The Real Reason Richard Nixon Hired Someone To Spy On His Own Brother

Richard Nixon was a deeply paranoid man. He didn't know where to place his trust, and he was convinced everyone (except a chosen few) was out to get him. Of course, years of lying, spying, and cover-ups can do that to a person. By the time the Watergate scandal finally forced his resignation to avoid impeachment on August 8, 1974, Nixon had collected more than 3,000 hours of secret recordings of the White House alone, according to the National Archives. That massive trove of recordings didn't even include the long list of people outside 1600 Pennsylvania that he and his administration had wiretapped or placed under physical surveillance as part of his unhinged approach to maintaining power.

Totally unbeknownst to them, Nixon had recorded political friends and foes, alike. "Mum's the whole word. I will not be transcribed," Nixon told his closest aides, Alexander Butterfield and H.R. Haldeman, according to The Washington Post. Nixon added: "[M]aybe we want to put out something that's positive, maybe we need something just to be sure that we can correct the record." But Nixon soon expanded the reasons, the list of people, and the methods for his information gathering to include wiretapping and physical surveillance to gain political leverage. It was only a matter of time before Nixon saw the value in spying as a means to prevent political problems before they could arise — even if it meant spying on his own brother.

The poison Nixonburger

Back in the 1950s, as Richard Nixon rose in the Republican Party ranks as a California congressman and senator, the politician's younger brother, Donald Nixon, sought to capitalize on the growing popularity of the family name. Donald opened Nixon's, a drive-in family restaurant where customers could get fish sticks and fries, a banana split, or a "Nixonburger" with cheese for as little as 20 cents, according to Restaurant-ing Through History.

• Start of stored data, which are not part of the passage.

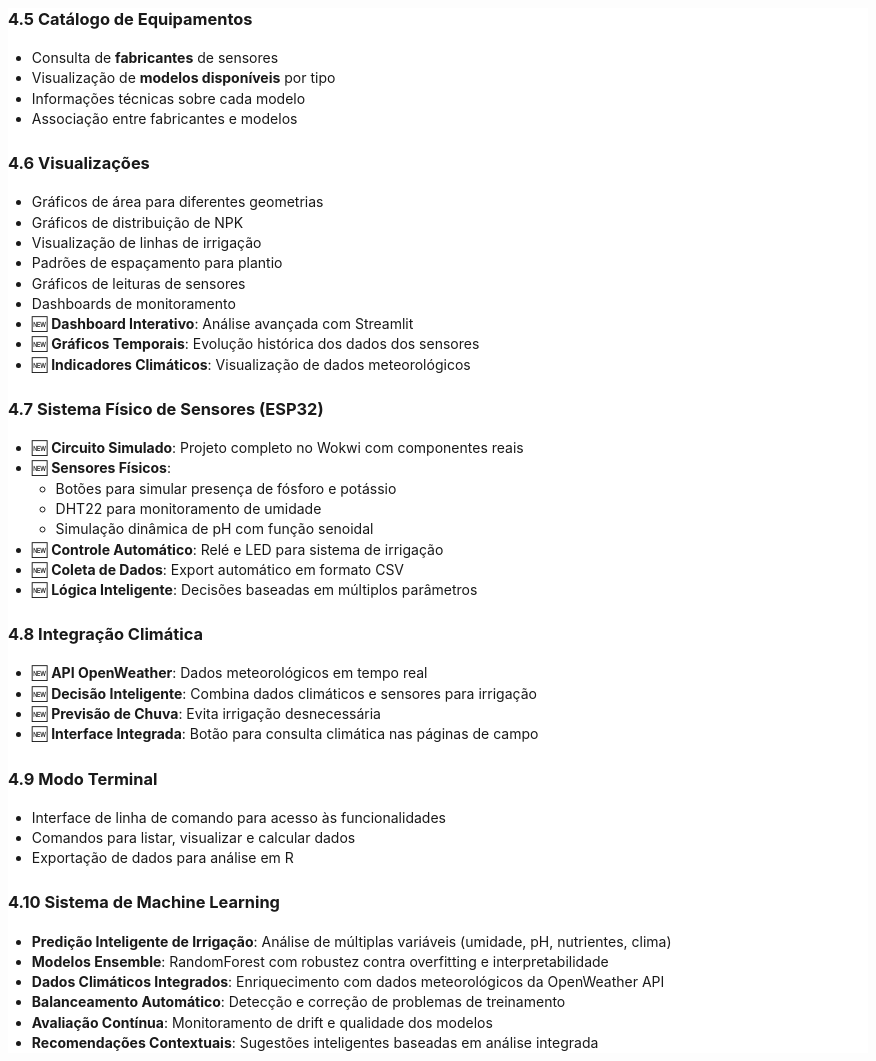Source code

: ### 4.5 Catálogo de Equipamentos

- Consulta de **fabricantes** de sensores
- Visualização de **modelos disponíveis** por tipo
- Informações técnicas sobre cada modelo
- Associação entre fabricantes e modelos

### 4.6 Visualizações

- Gráficos de área para diferentes geometrias
- Gráficos de distribuição de NPK
- Visualização de linhas de irrigação
- Padrões de espaçamento para plantio
- Gráficos de leituras de sensores
- Dashboards de monitoramento
- 🆕 **Dashboard Interativo**: Análise avançada com Streamlit
- 🆕 **Gráficos Temporais**: Evolução histórica dos dados dos sensores
- 🆕 **Indicadores Climáticos**: Visualização de dados meteorológicos

### 4.7 Sistema Físico de Sensores (ESP32)

- 🆕 **Circuito Simulado**: Projeto completo no Wokwi com componentes reais
- 🆕 **Sensores Físicos**:
  - Botões para simular presença de fósforo e potássio
  - DHT22 para monitoramento de umidade
  - Simulação dinâmica de pH com função senoidal
- 🆕 **Controle Automático**: Relé e LED para sistema de irrigação
- 🆕 **Coleta de Dados**: Export automático em formato CSV
- 🆕 **Lógica Inteligente**: Decisões baseadas em múltiplos parâmetros

### 4.8 Integração Climática

- 🆕 **API OpenWeather**: Dados meteorológicos em tempo real
- 🆕 **Decisão Inteligente**: Combina dados climáticos e sensores para irrigação
- 🆕 **Previsão de Chuva**: Evita irrigação desnecessária
- 🆕 **Interface Integrada**: Botão para consulta climática nas páginas de campo

### 4.9 Modo Terminal

- Interface de linha de comando para acesso às funcionalidades
- Comandos para listar, visualizar e calcular dados
- Exportação de dados para análise em R

### **4.10 Sistema de Machine Learning**
- **Predição Inteligente de Irrigação**: Análise de múltiplas variáveis (umidade, pH, nutrientes, clima)
- **Modelos Ensemble**: RandomForest com robustez contra overfitting e interpretabilidade
- **Dados Climáticos Integrados**: Enriquecimento com dados meteorológicos da OpenWeather API
- **Balanceamento Automático**: Detecção e correção de problemas de treinamento
- **Avaliação Contínua**: Monitoramento de drift e qualidade dos modelos
- **Recomendações Contextuais**: Sugestões inteligentes baseadas em análise integrada
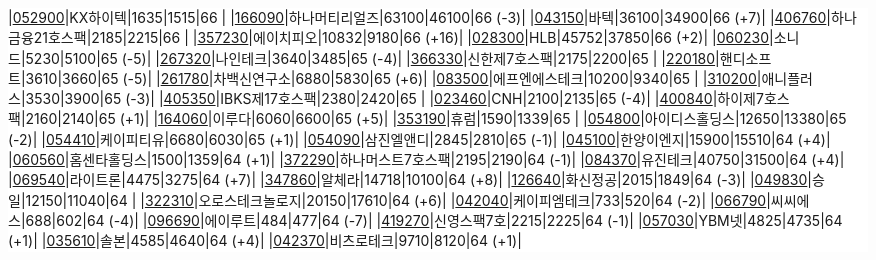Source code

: |[052900](https://finance.daum.net/quotes/A052900)|KX하이텍|1635|1515|66 |
|[166090](https://finance.daum.net/quotes/A166090)|하나머티리얼즈|63100|46100|66 (-3)|
|[043150](https://finance.daum.net/quotes/A043150)|바텍|36100|34900|66 (+7)|
|[406760](https://finance.daum.net/quotes/A406760)|하나금융21호스팩|2185|2215|66 |
|[357230](https://finance.daum.net/quotes/A357230)|에이치피오|10832|9180|66 (+16)|
|[028300](https://finance.daum.net/quotes/A028300)|HLB|45752|37850|66 (+2)|
|[060230](https://finance.daum.net/quotes/A060230)|소니드|5230|5100|65 (-5)|
|[267320](https://finance.daum.net/quotes/A267320)|나인테크|3640|3485|65 (-4)|
|[366330](https://finance.daum.net/quotes/A366330)|신한제7호스팩|2175|2200|65 |
|[220180](https://finance.daum.net/quotes/A220180)|핸디소프트|3610|3660|65 (-5)|
|[261780](https://finance.daum.net/quotes/A261780)|차백신연구소|6880|5830|65 (+6)|
|[083500](https://finance.daum.net/quotes/A083500)|에프엔에스테크|10200|9340|65 |
|[310200](https://finance.daum.net/quotes/A310200)|애니플러스|3530|3900|65 (-3)|
|[405350](https://finance.daum.net/quotes/A405350)|IBKS제17호스팩|2380|2420|65 |
|[023460](https://finance.daum.net/quotes/A023460)|CNH|2100|2135|65 (-4)|
|[400840](https://finance.daum.net/quotes/A400840)|하이제7호스팩|2160|2140|65 (+1)|
|[164060](https://finance.daum.net/quotes/A164060)|이루다|6060|6600|65 (+5)|
|[353190](https://finance.daum.net/quotes/A353190)|휴럼|1590|1339|65 |
|[054800](https://finance.daum.net/quotes/A054800)|아이디스홀딩스|12650|13380|65 (-2)|
|[054410](https://finance.daum.net/quotes/A054410)|케이피티유|6680|6030|65 (+1)|
|[054090](https://finance.daum.net/quotes/A054090)|삼진엘앤디|2845|2810|65 (-1)|
|[045100](https://finance.daum.net/quotes/A045100)|한양이엔지|15900|15510|64 (+4)|
|[060560](https://finance.daum.net/quotes/A060560)|홈센타홀딩스|1500|1359|64 (+1)|
|[372290](https://finance.daum.net/quotes/A372290)|하나머스트7호스팩|2195|2190|64 (-1)|
|[084370](https://finance.daum.net/quotes/A084370)|유진테크|40750|31500|64 (+4)|
|[069540](https://finance.daum.net/quotes/A069540)|라이트론|4475|3275|64 (+7)|
|[347860](https://finance.daum.net/quotes/A347860)|알체라|14718|10100|64 (+8)|
|[126640](https://finance.daum.net/quotes/A126640)|화신정공|2015|1849|64 (-3)|
|[049830](https://finance.daum.net/quotes/A049830)|승일|12150|11040|64 |
|[322310](https://finance.daum.net/quotes/A322310)|오로스테크놀로지|20150|17610|64 (+6)|
|[042040](https://finance.daum.net/quotes/A042040)|케이피엠테크|733|520|64 (-2)|
|[066790](https://finance.daum.net/quotes/A066790)|씨씨에스|688|602|64 (-4)|
|[096690](https://finance.daum.net/quotes/A096690)|에이루트|484|477|64 (-7)|
|[419270](https://finance.daum.net/quotes/A419270)|신영스팩7호|2215|2225|64 (-1)|
|[057030](https://finance.daum.net/quotes/A057030)|YBM넷|4825|4735|64 (+1)|
|[035610](https://finance.daum.net/quotes/A035610)|솔본|4585|4640|64 (+4)|
|[042370](https://finance.daum.net/quotes/A042370)|비츠로테크|9710|8120|64 (+1)|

But even with that kind of name association, all was not well on the business front. So, Donald took a loan of $205,000 from Howard Hughes, the controversial film producer who was known as much for his wealth as he was for his eccentricities — particularly his reclusiveness. The loan became fodder for the press, as well as Nixon's political adversaries in his White House bid against John F. Kennedy in 1960. Nixon's political enemies insisted that Hughes would wield power over the White House should he win. "What about the Hughes loan?" became a thorn in his side.

If it wasn't enough that Nixon had lost his 1960 presidential bid, the Hughes loan ended up being a lost cause, anyway. Even with the influx of cash, the chain went under, and Donald filed for bankruptcy in 1961. In his book, Six Crises, Nixon wrote that his brother came to him the day after his defeat and "said with his voice breaking: 'I hope I haven't been responsible for losing the election.'" 

As president, Richard Nixon spied on his own brother

When Richard Nixon successfully ran for president in 1968, he made a determination that he would not let anybody be the source of his downfall. It didn't matter if it was his political enemies or his inner circle; he trusted no one, and that included his younger brother Donald. As Watergate investigators put it, "Nixon and his White House aides feared that the brother was involved in questionable financial deals and wanted to keep tabs on them," per Showbiz CheatSheet. The new president even arranged for his younger brother to be hired as an executive at Marriott Corp. as a way to keep him away from his own "entrepreneurial" pursuits, Associated Press reported.

Later, during the peak of the Watergate investigations, Nixon justified wiretapping his own brother by saying it was important to learn "what others who were trying to get him to use improper influence . . . might be doing," the Los Angeles Times reported. However, the investigators determined that Nixon and his aides were worried about Donald's problematic business dealings and wanted to look after him so they could preemptively act before any more embarrassments as with the Hughes loan. For his part, Donald racked up a serious dose of resentment. "I didn't need anyone telling me how to behave," he said. "I didn't like it a goddamned bit."